Wenn manche Bürger trotz der Informationsfluten die Lage immer noch nicht ernst (... nähmen, dann sei dies ...) eine Angstverdrängung und die Reaktion darauf (... sei ...) dann die Verharmlosung.

Könnt es vielleicht sein, Frau Diplompsychologin, dass die Menschen von der Informationsflut als solche verunsichert worden sind, insbesondere davon, täglich Meldungen zu hören, die von denen vom Vortag abweichen? Könnte es nicht auch sein dass sie sich nicht wie in einem geordneten Krisenmanagement, sondern in einer Geisterbahn fühlen, in der man nicht weiß, was morgen aus dem Fernseher tönt?

Sorge um die Demokratie

Sagen wir doch mal klipp und klar: Wir haben zuerst Vorschläge gehört, dann Appelle und nun also Verbote. Gelegentlich hört man sogar, dass die Gesetze außer Kraft gesetzt werden sollen und sich mancher wünscht, nun mit einer Notstandsverordnung regieren zu dürfen.

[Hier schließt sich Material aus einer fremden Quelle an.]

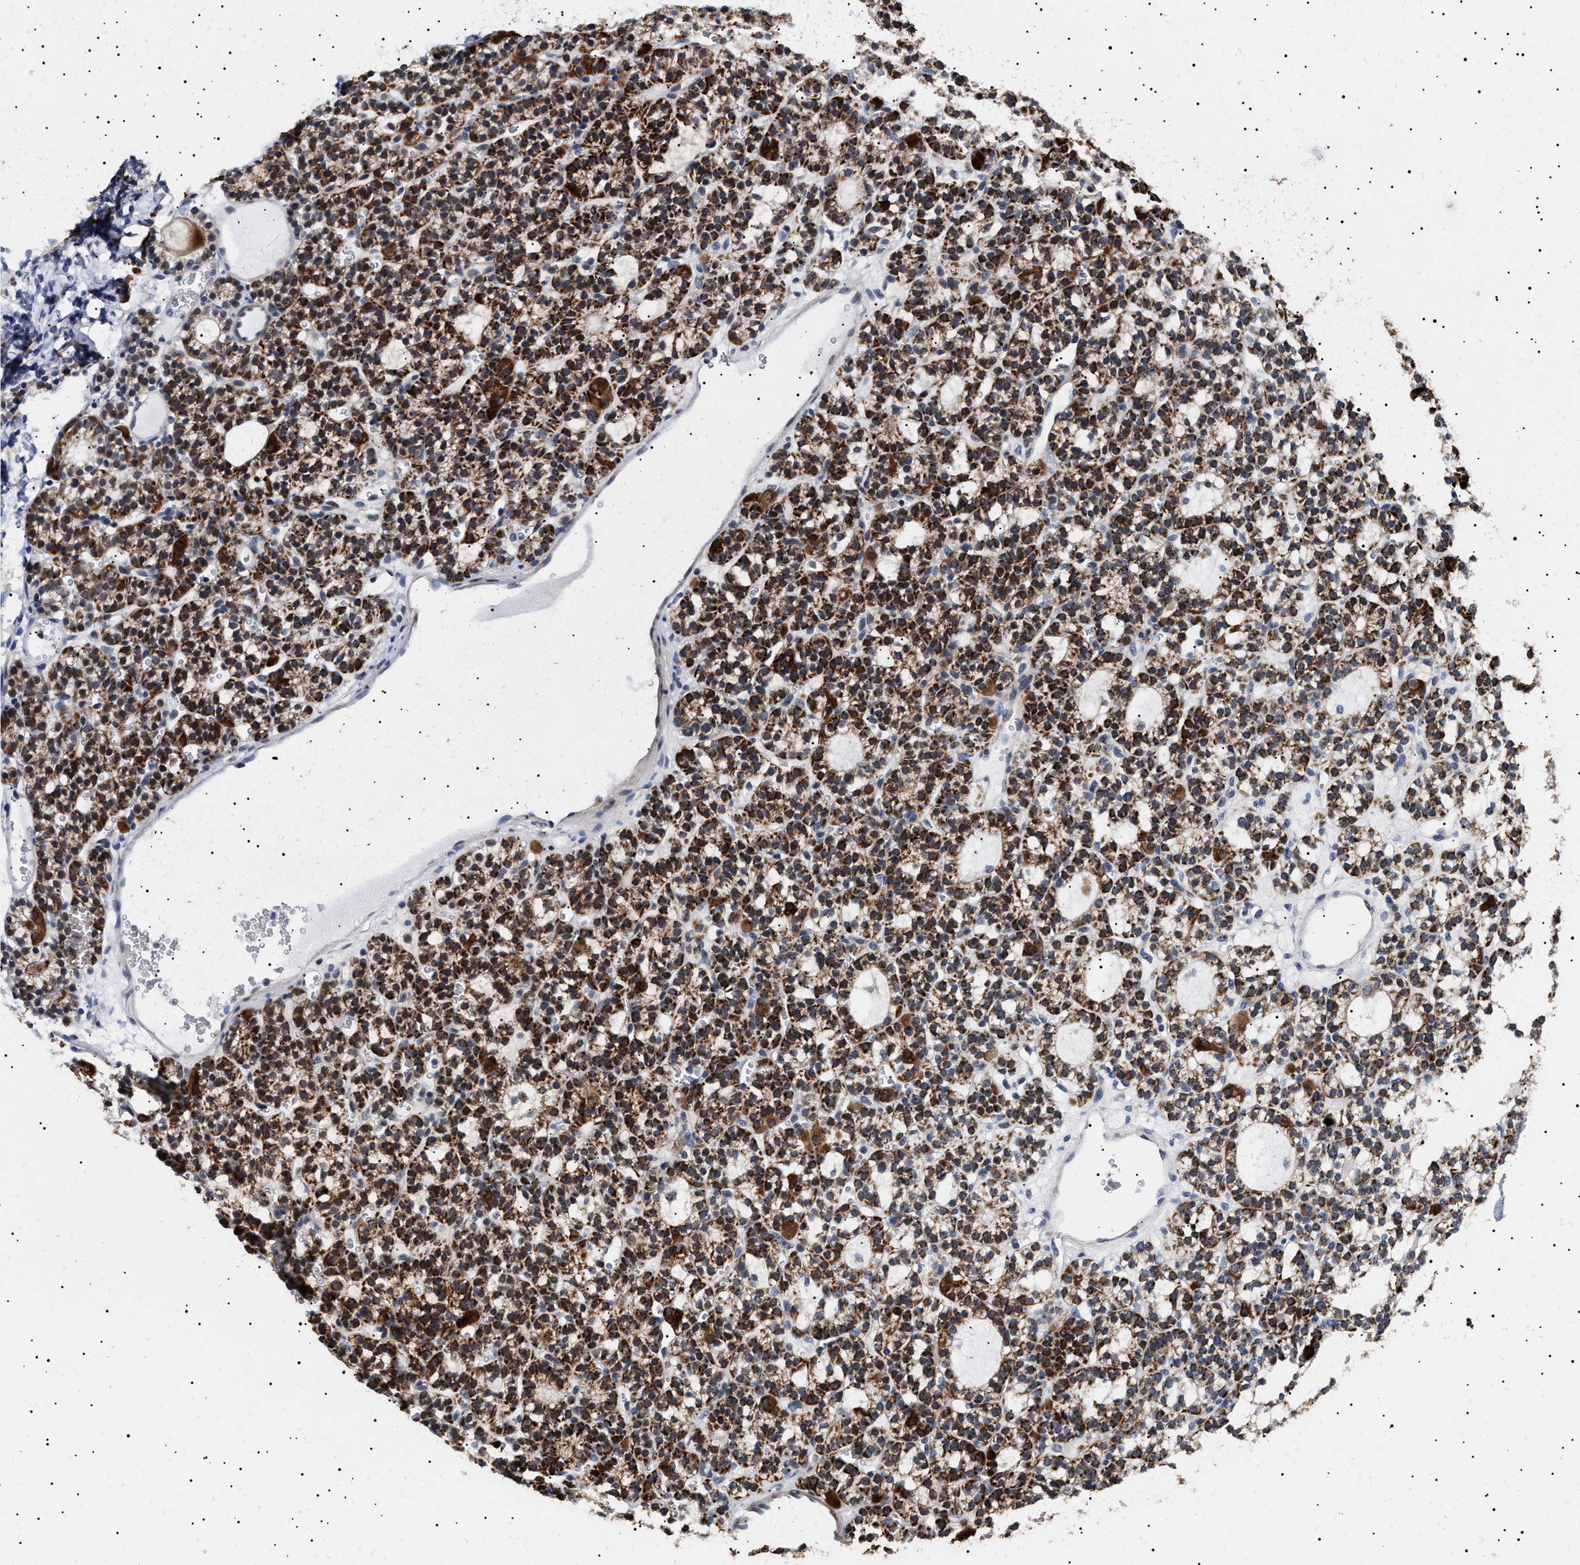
{"staining": {"intensity": "strong", "quantity": ">75%", "location": "cytoplasmic/membranous"}, "tissue": "parathyroid gland", "cell_type": "Glandular cells", "image_type": "normal", "snomed": [{"axis": "morphology", "description": "Normal tissue, NOS"}, {"axis": "morphology", "description": "Adenoma, NOS"}, {"axis": "topography", "description": "Parathyroid gland"}], "caption": "This photomicrograph exhibits IHC staining of unremarkable parathyroid gland, with high strong cytoplasmic/membranous staining in approximately >75% of glandular cells.", "gene": "RAB34", "patient": {"sex": "female", "age": 58}}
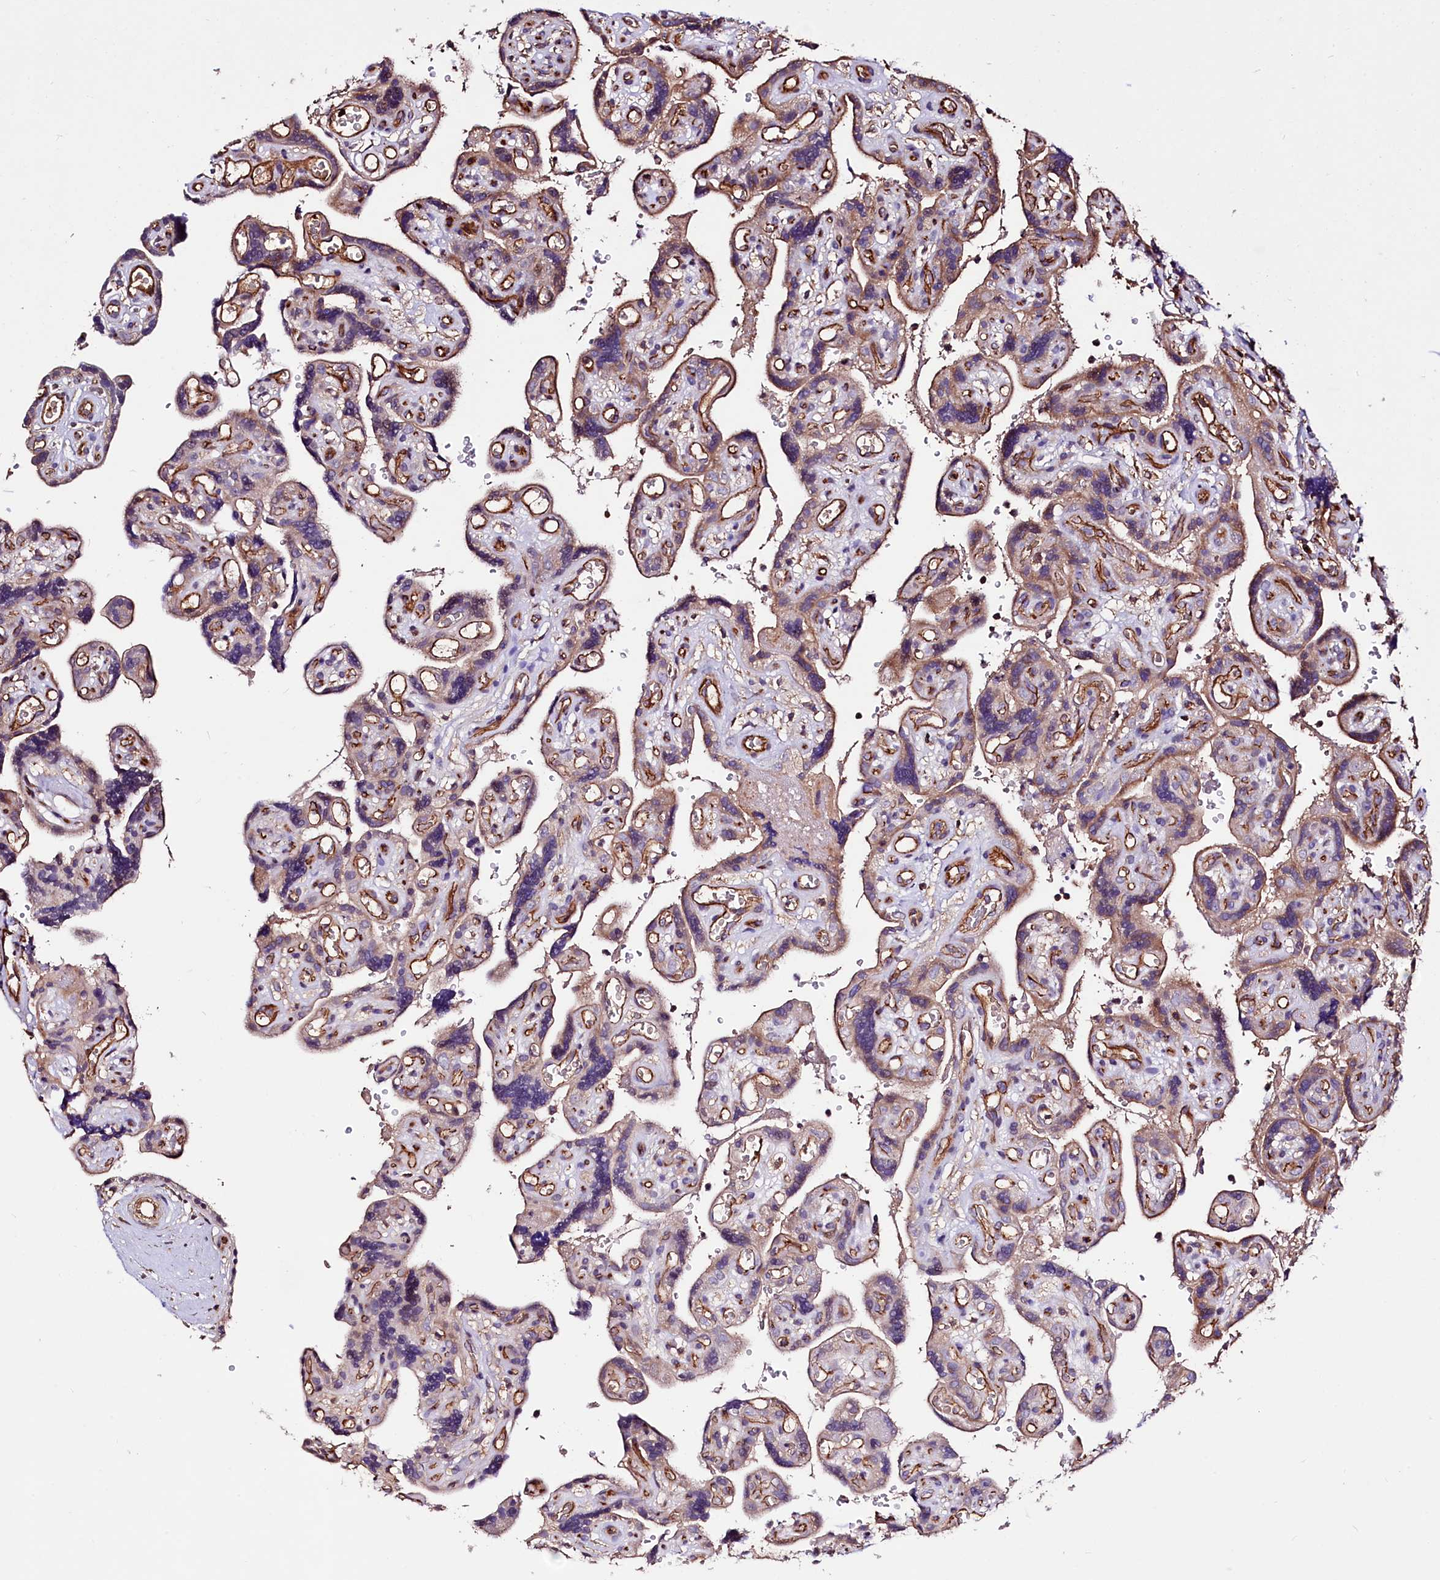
{"staining": {"intensity": "weak", "quantity": "25%-75%", "location": "cytoplasmic/membranous"}, "tissue": "placenta", "cell_type": "Trophoblastic cells", "image_type": "normal", "snomed": [{"axis": "morphology", "description": "Normal tissue, NOS"}, {"axis": "topography", "description": "Placenta"}], "caption": "Approximately 25%-75% of trophoblastic cells in normal placenta demonstrate weak cytoplasmic/membranous protein positivity as visualized by brown immunohistochemical staining.", "gene": "KLHDC4", "patient": {"sex": "female", "age": 30}}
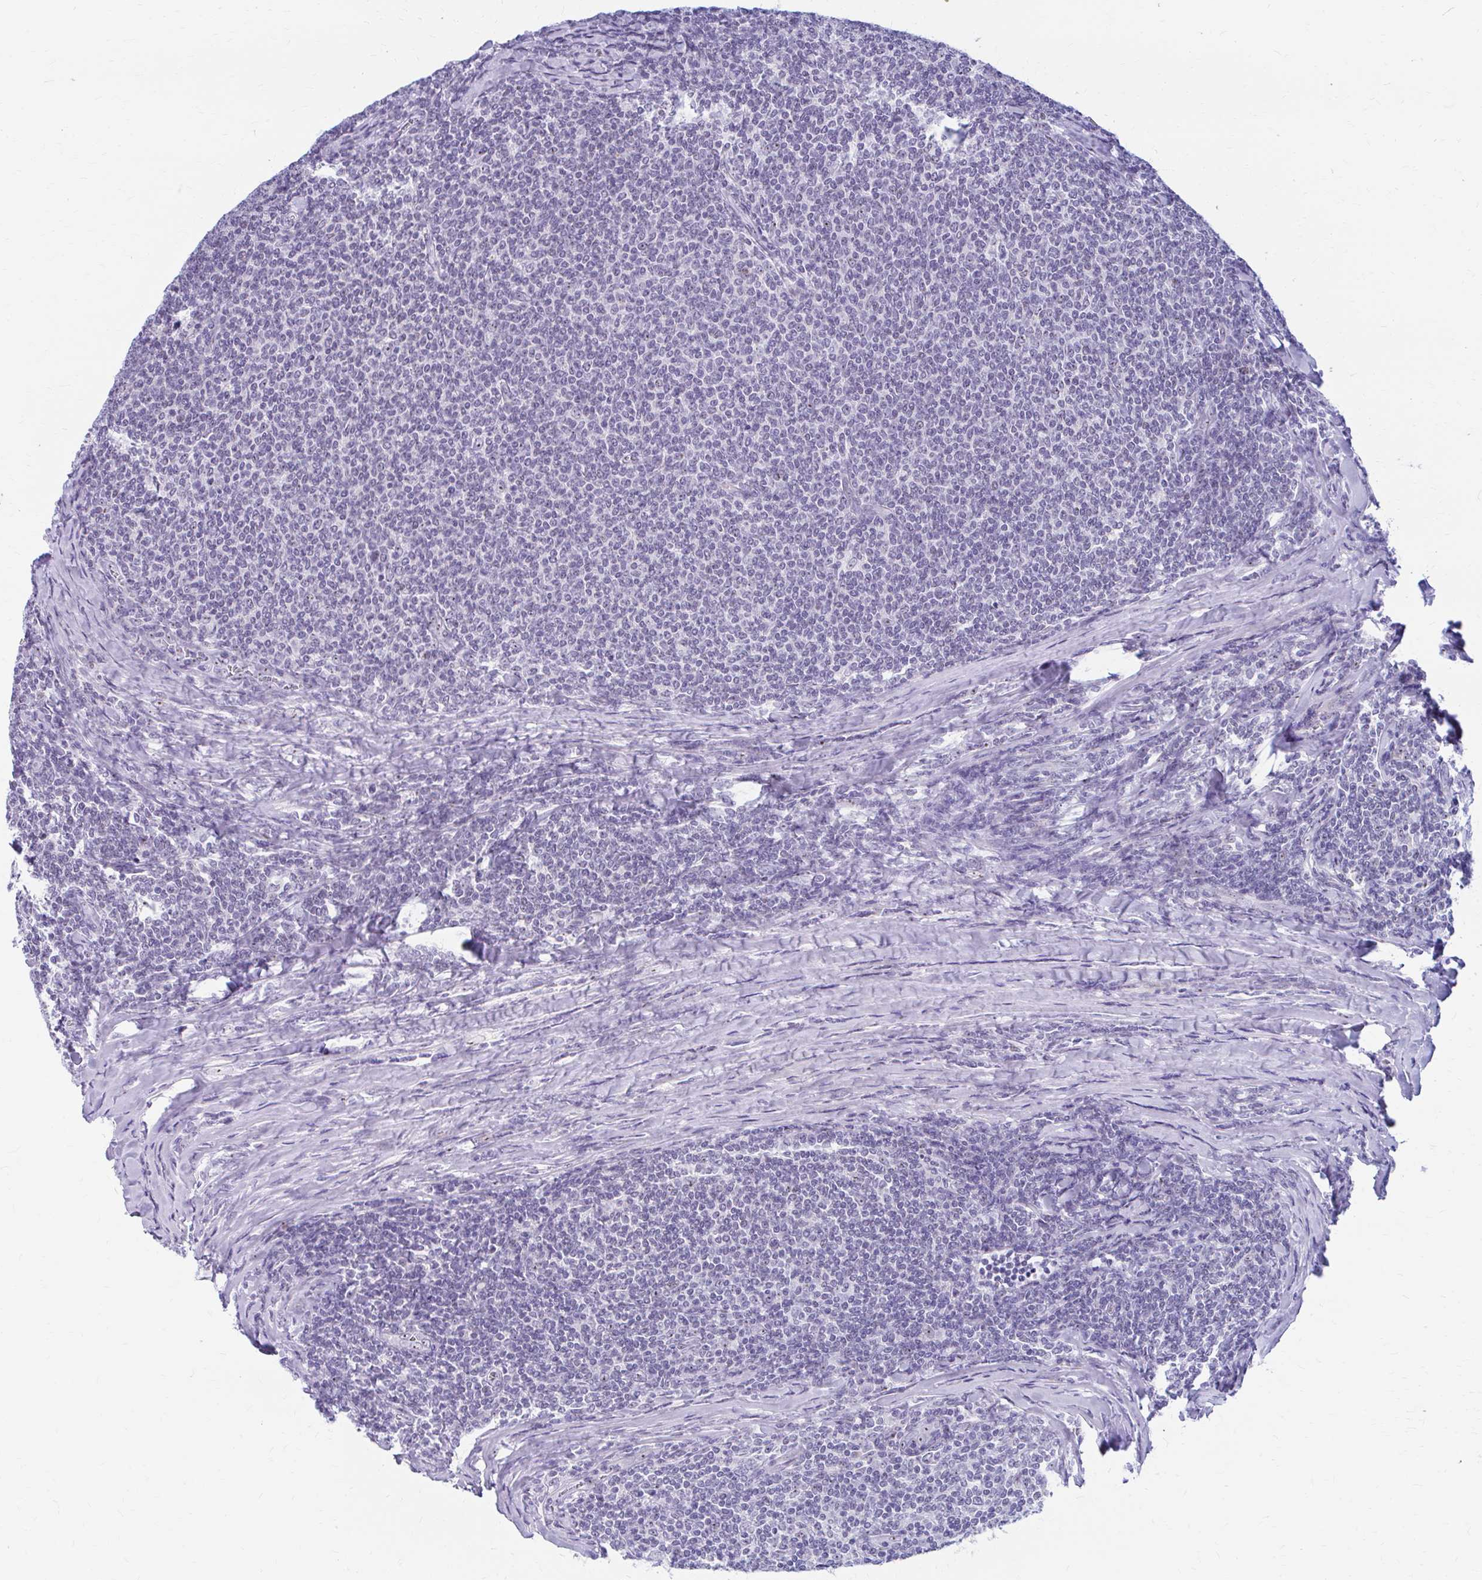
{"staining": {"intensity": "negative", "quantity": "none", "location": "none"}, "tissue": "lymphoma", "cell_type": "Tumor cells", "image_type": "cancer", "snomed": [{"axis": "morphology", "description": "Malignant lymphoma, non-Hodgkin's type, Low grade"}, {"axis": "topography", "description": "Lymph node"}], "caption": "This is an immunohistochemistry (IHC) micrograph of low-grade malignant lymphoma, non-Hodgkin's type. There is no positivity in tumor cells.", "gene": "FTSJ3", "patient": {"sex": "male", "age": 52}}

Das Gerede von der Angst und die tatsächliche Furcht

Bliebe noch die Angst, und da spricht die Dame aus der Psychologie gleich mal von „Angstverdrängung“ ohne zu sagen, wovor die Menschen in den Regionen Angst haben: Natürlich davor, infiziert zu werden - aber auch davor, die Grundlage ihrer Existenz zu verlieren. Beides ist eine reale Bedrohung, und sie trifft die Menschen unterschiedlich: Manche sind bedroht, und handeln vernünftig und - hoffentlich - nicht unvernünftig. Andere können jetzt gar nicht „unvernünftig“ oder „vernünftig“ handeln, weil ihnen der Staat das Gesetz des Handelns aus der Hand genommen hat. Und weil der Begriff der „Angst“ gefallen ist: Mancher spricht schon von einer „Coronaphobie“. (2) Das mag übertrieben sein - aber die Politik bleibt uns die Antwort schuldig, was sie außer den Appellen und Verboten noch im Sack hat.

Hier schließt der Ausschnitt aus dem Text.